Engineer eats efficiently for $2.50 a day (2016)

Inflation and Today’s Equivalent Cost

  • Many try to inflation-adjust $2.50/day: CPI calculators give ~$3.30–3.37; some argue real food inflation is higher, closer to $5/day in practice.
  • Debate over official CPI vs “felt” cost of living:
    • One side trusts BLS methodology and notes food inflation spiked post‑COVID then slowed.
    • Others say CPI underweights assets and expensive items via substitution, masking true monetary inflation.
  • Some distinguish “money supply inflation” from consumer-price inflation and argue hard assets show higher true inflation.

Food Prices and Regional Variability

  • U.S. grocery prices seen as shockingly high by some, especially brand-name and single‑serve packaged items.
  • Others report much cheaper options at Aldi, Lidl, ethnic/discount grocers, farmers’ markets near closing, and restaurant‑supply stores.
  • Prices also vary by season and geography; midwestern U.S. and certain chains still have very cheap meat, while coastal Walmarts can be expensive.

Cooking, Energy, and Equipment Costs

  • Several note hidden costs: refrigeration, cooking fuel/electricity, water, and cleanup.
  • Microwaves and rice cookers cited as efficient; long-simmered dried beans may cost more in energy than canned.
  • Coin-fed electric meters in the UK make oven use genuinely expensive for some.

Nutrition, Calories, and Health

  • Multiple commenters compute the author’s menus at ~1,300 kcal/day, often low in protein and vegetables; consider it unsustainable long term.
  • Concerns about ultra‑processed foods, cheap non‑organic spices and oats (toxins, glyphosate), and overreliance on carbs.
  • Counterpoint: many cheap, nutritious staples exist (rice/beans, lentils, oats, pasta, potatoes, eggs, frozen veg, tempeh, chickpeas, sardines), and careful planning can keep costs low without malnutrition.
  • Extended debate on “perfect” or complete meals: Soylent/Huel, DIY powders, Plumpy’Nut, potato‑based diets, all‑meat/carnivore vs plant‑based; no consensus, significant ethical and health disagreements.

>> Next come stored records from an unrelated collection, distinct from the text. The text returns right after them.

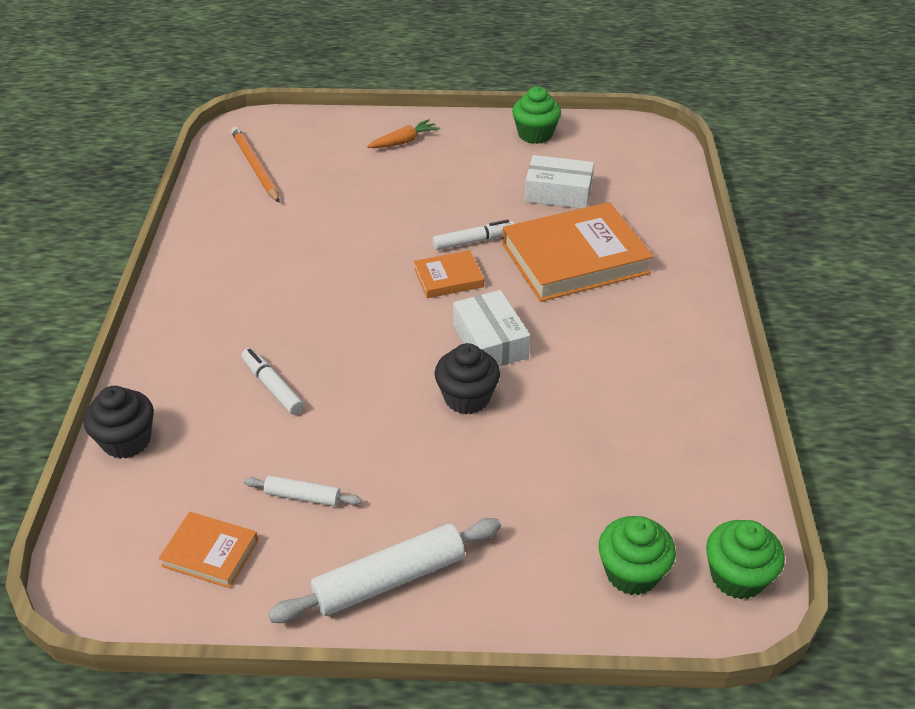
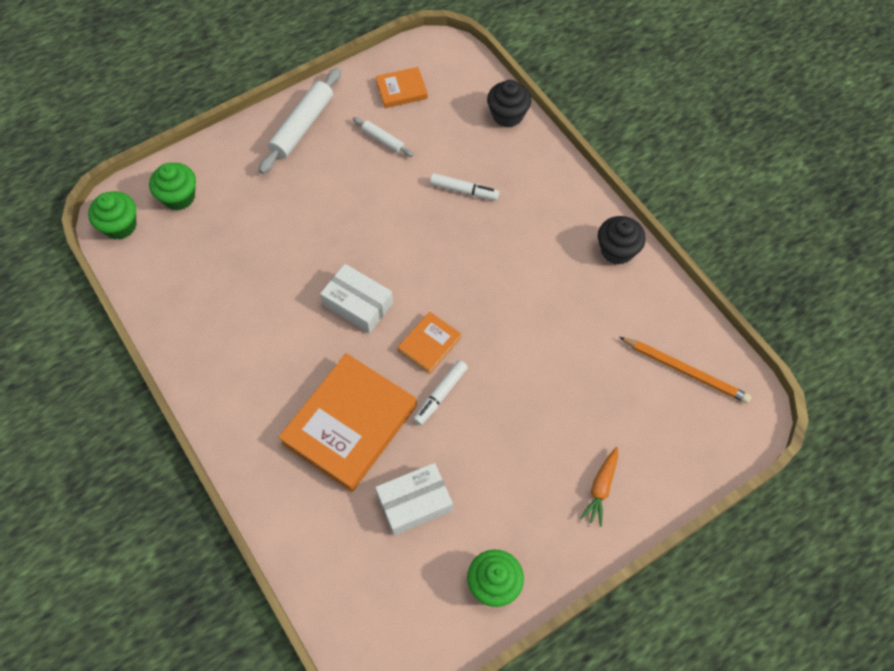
camera: 145 degrees right, 20 degrees up
white rolling pin [243,476,362,506] -> white rolling pin turned 60 degrees clockwise [353,117,414,157]
black cupcake [434,343,500,414] -> black cupcake moved to [598,216,646,265]

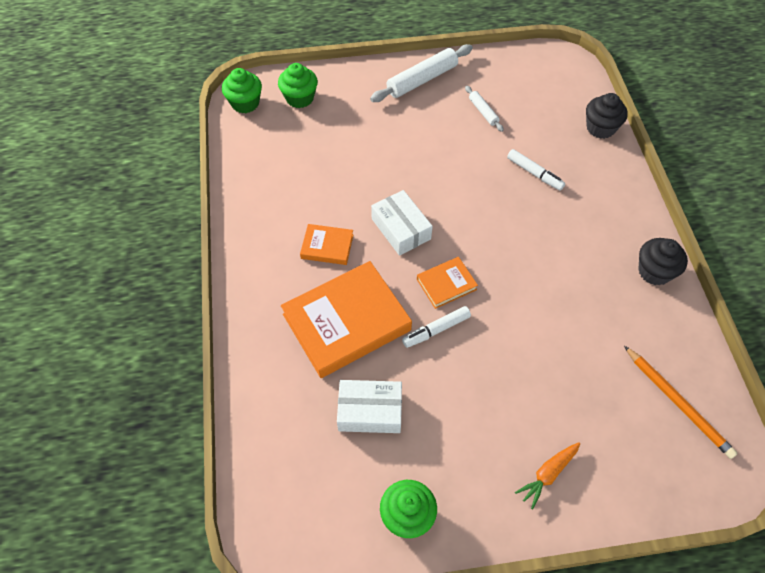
camera: 25 degrees right, 5 degrees down
orange book [376,67,428,108] -> orange book moved to [300,224,353,265]

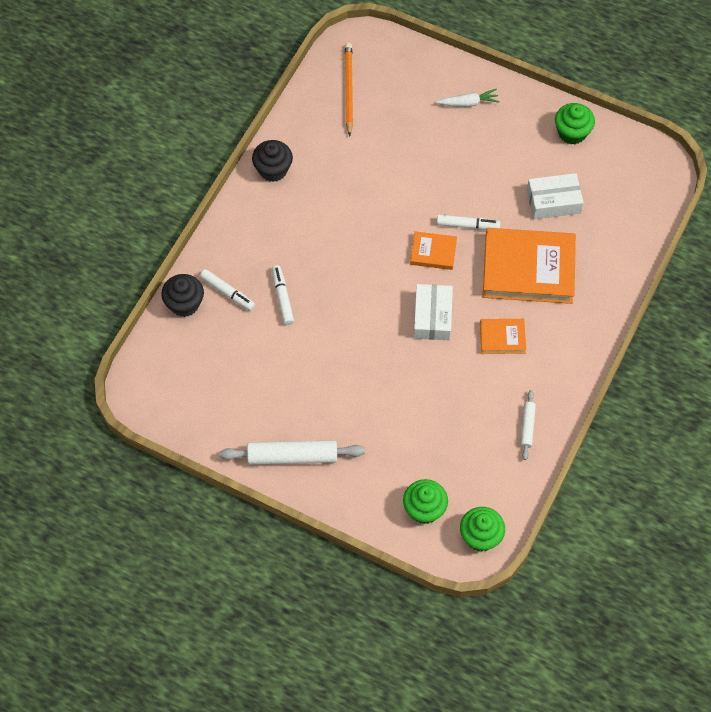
camera: 145 degrees left, 5 degrees up
orange book [300,224,353,265] -> orange book turned 45 degrees counterclockwise [480,319,526,354]
white box [337,380,402,433] -> white box turned 45 degrees counterclockwise [527,173,584,219]
white rolling pin [465,86,504,132] -> white rolling pin moved to [520,390,536,460]
orange carrot [515,442,580,510] -> white carrot [436,89,500,107]
none -> white marker [200,269,255,311]

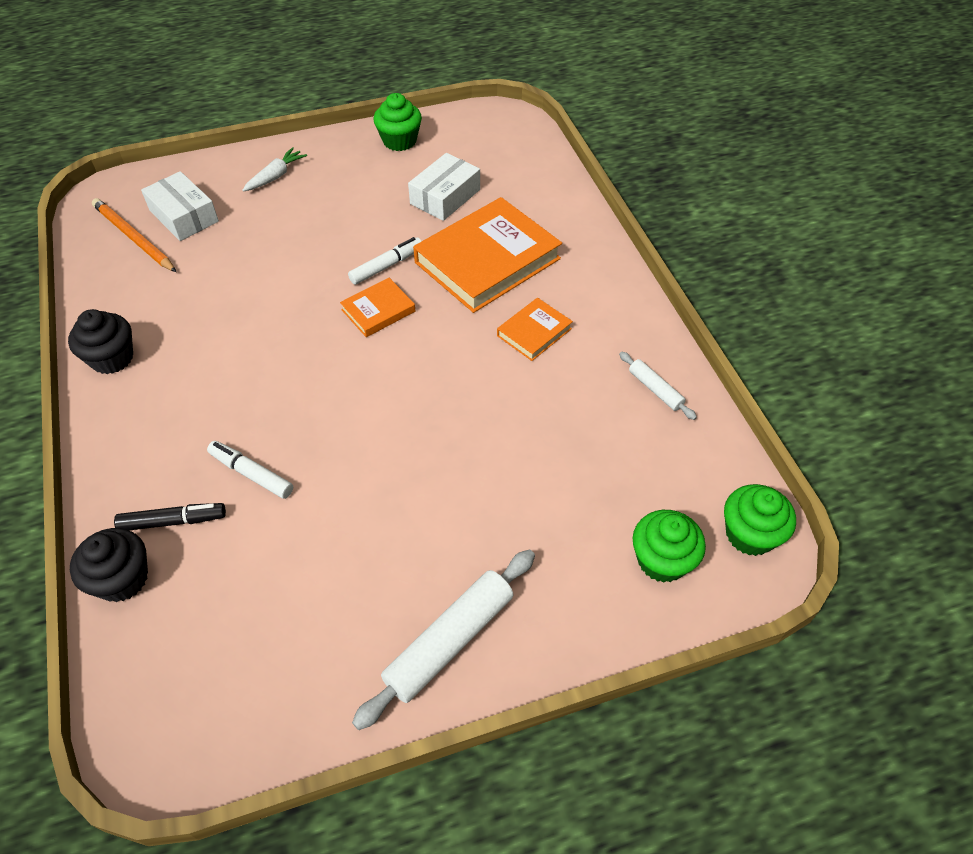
camera: 45 degrees left, 10 degrees down
white marker [200,269,255,311] -> black marker [114,503,226,530]
white box [414,284,453,340] -> white box moved to [141,171,219,241]

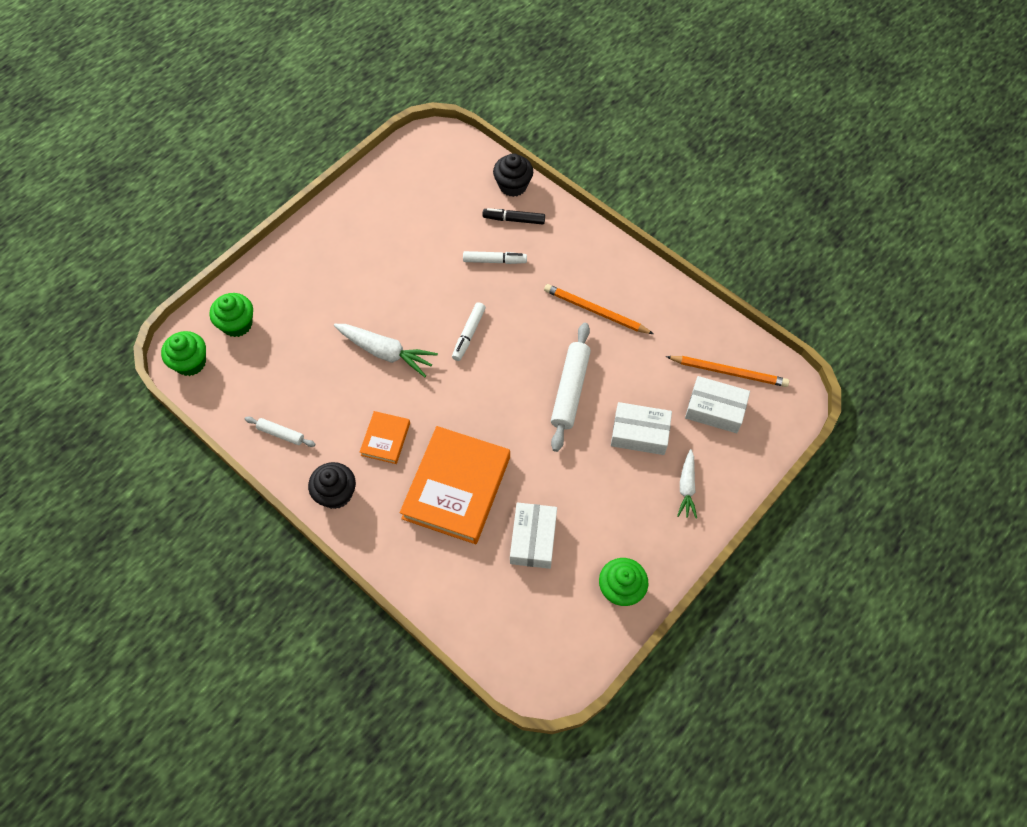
camera: 150 degrees right, 10 degrees up
black cupcake [68,309,133,374] -> black cupcake moved to [308,462,356,509]
black marker [114,503,226,530] -> black marker turned 45 degrees clockwise [482,208,545,225]
orange book [340,278,415,337] -> none
white marker [348,237,422,285] -> white marker moved to [452,302,486,361]
white rolling pin [352,549,535,730] -> white rolling pin moved to [551,323,591,452]
none -> white carrot [334,324,438,377]
none -> orange pencil [544,284,653,334]
none -> white box [611,402,672,455]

Time vs Money and Quality of Life

  • Some see $2.50/day as an impressive engineering challenge; others call it extreme or “masochistic” and prefer a comfortable $5–10/day home‑cooked budget.
  • Many emphasize batch cooking, freezing, and simple, repeatable recipes as a realistic compromise.
  • A recurring theme: optimizing only for minimal cost risks long‑term health; “nutrients per dollar” and sustainability (time, effort, enjoyment) matter as much as absolute spend.